Last but not least, is my rig to fill my Live Bait well. This is accomplished with a Rule 3700 Bilge pump, inside a minnow trap, rigged with 2 inch hose, power cables and a line to haul the whole thing up with. This is 25 feet long. So far I have only used it for hauling up 10 feet in elevation, but I am hoping it will work for the Skyway Pier. The Rule pump filled my 18 gallon tank in less than a minute.

As I said, it's a work in progress. I'm still working on mounting brackets for umbrellas and seats.

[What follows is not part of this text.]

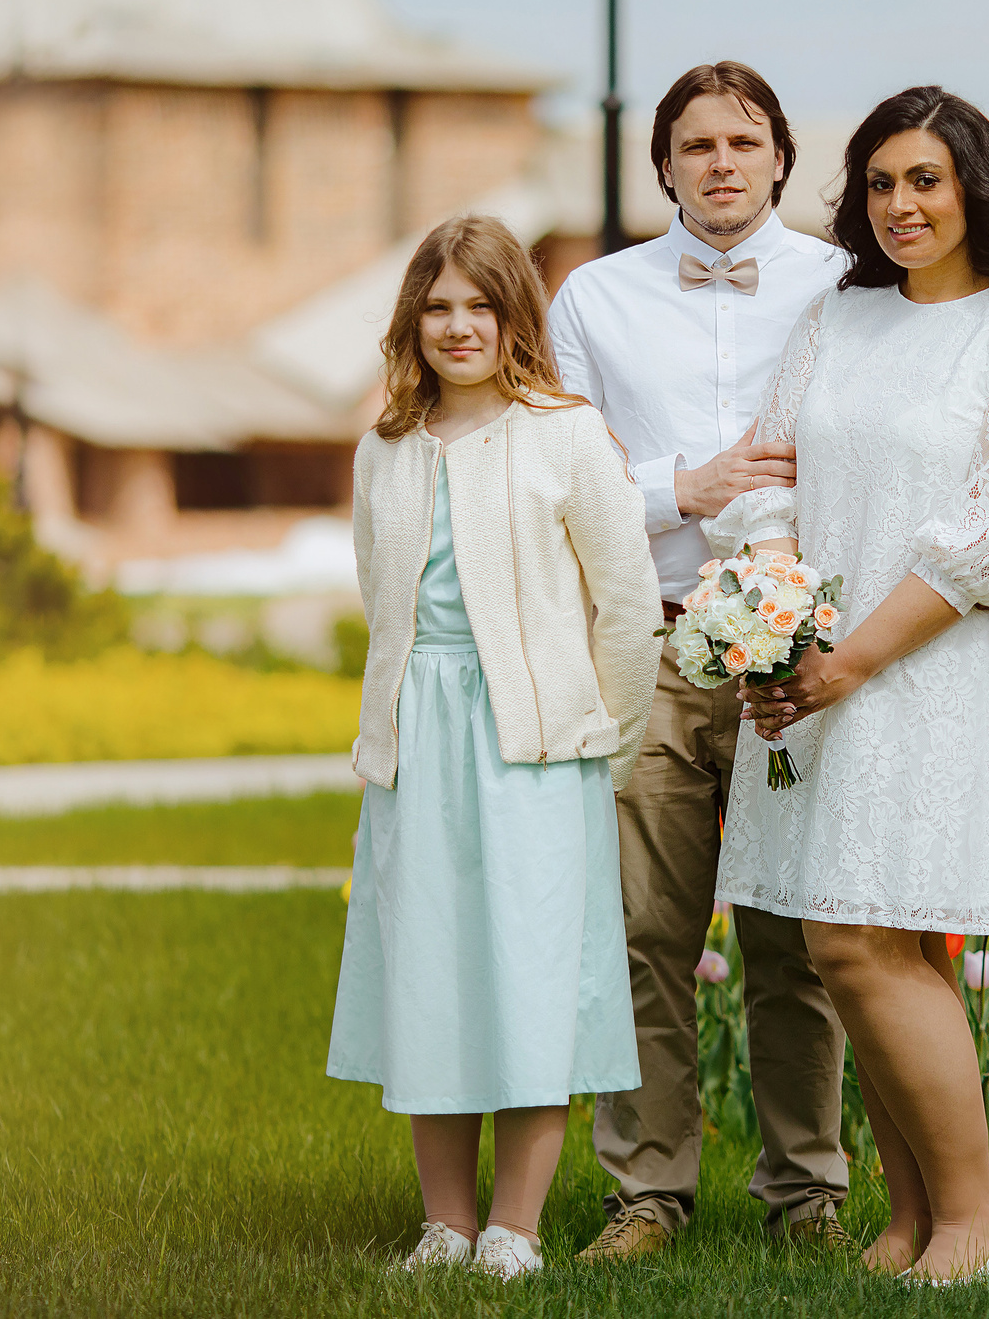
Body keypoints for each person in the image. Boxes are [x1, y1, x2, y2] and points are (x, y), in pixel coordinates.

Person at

file:///Z:/Pictures/Fishing%20Cart/one.jpg
file:///Z:/Pictures/Fishing%20Cart/two.jpg
file:///Z:/Pictures/Fishing%20Cart/four.jpg
file:///Z:/Pictures/Fishing%20Cart/three.jpg
file:///Z:/Pictures/Fishing%20Cart/six.jpg
file:///Z:/Pictures/Fishing%20Cart/seven.jpg


----------



## Robbycicco (Jul 20, 2013)

Don't know why photos didn't post


----------



## fishnchevy (Apr 2, 2011)

Sounds likes quite a rig. Now to get the pics to load. 
I was working on my cart yesterday amazing how much crap we haul out there. What ever happened to just a bucket a bucket and pole!!


----------



## fishnchevy (Apr 2, 2011)

Repeat


----------



## kbamhi (May 9, 2013)

I just finished some mods to my cart. And I agree, what ever happened to a bucket and a pole? Now I have to have everything but the kitchen sink and would probably have one of those if it wasn't already installed on the pier.
I was just thinking, the fish I take home probably run about 900.00 a pound.


----------



## fishnchevy (Apr 2, 2011)

You say that in jest. But I have seen a cart that did have a fresh water tank with a sink, pump, music, weather station and all the comforts of a small A class motor coach. What I didn't see was any Fish!


----------



## Orange (Mar 12, 2003)

Wow, pretty serious cart. For a while I was using one of those folding luggage carts with a couple of bungee cords to help haul my stuff (cooler, bait bucket with pump, tackle bag w shoulder strap, pier net, 5 gallon bucket and poles). It would get a little unwieldy even with the cart. Now, I have my teenage son to shoulder half the gear and we haul it out by hand pretty easily.


----------



## Robbycicco (Jul 20, 2013)

Finally, I got the photos to load


----------



## Ace3767 (May 18, 2014)

I am thinking of converting an aluminum cargo hitch hauler into a beach/pier cart, any ideas? It would serve two purposes, a hauler and cart, I am thinking of mounting an axel with pneumatic wheels and a removable handle, and PVCrod holders. I need some brainstorming help and or suggestions... Such as will the wheels have to be removable while it is in transit on the hitch?


----------



## castingsfun (May 28, 2010)

How about something like this?


----------



## castingsfun (May 28, 2010)

The kids a little extra. I can always make more!


----------



## John Smith_inFL (Nov 22, 2009)

after fishing the pier the past couple of weekends, I decided to strap a 2 gallon Juice Jug
to my cart - - - the kind that has the little push button spigot at the bottom just to wash
the hands and toes with.
Great Job Robby on your setup !!!! I really like the Solar Panel idea the most. 

Tight Lines always !!


----------



## willcfish (Jul 13, 2014)

I am going ot use a cargo hitch hauler to put my cart with cooler on for hauling. Then just take it off.


----------



## Cohumulone (Jun 28, 2014)

This is a really nice looking cart. I'm jealous. I'm using a foldable "gardening wagon" I bought for now. I moved here for work and left the wife and kids in Phoenix for a year so I only have a little studio apartment. No room for a setup like this one, but it's an inspiration for what I'd like in the future.


----------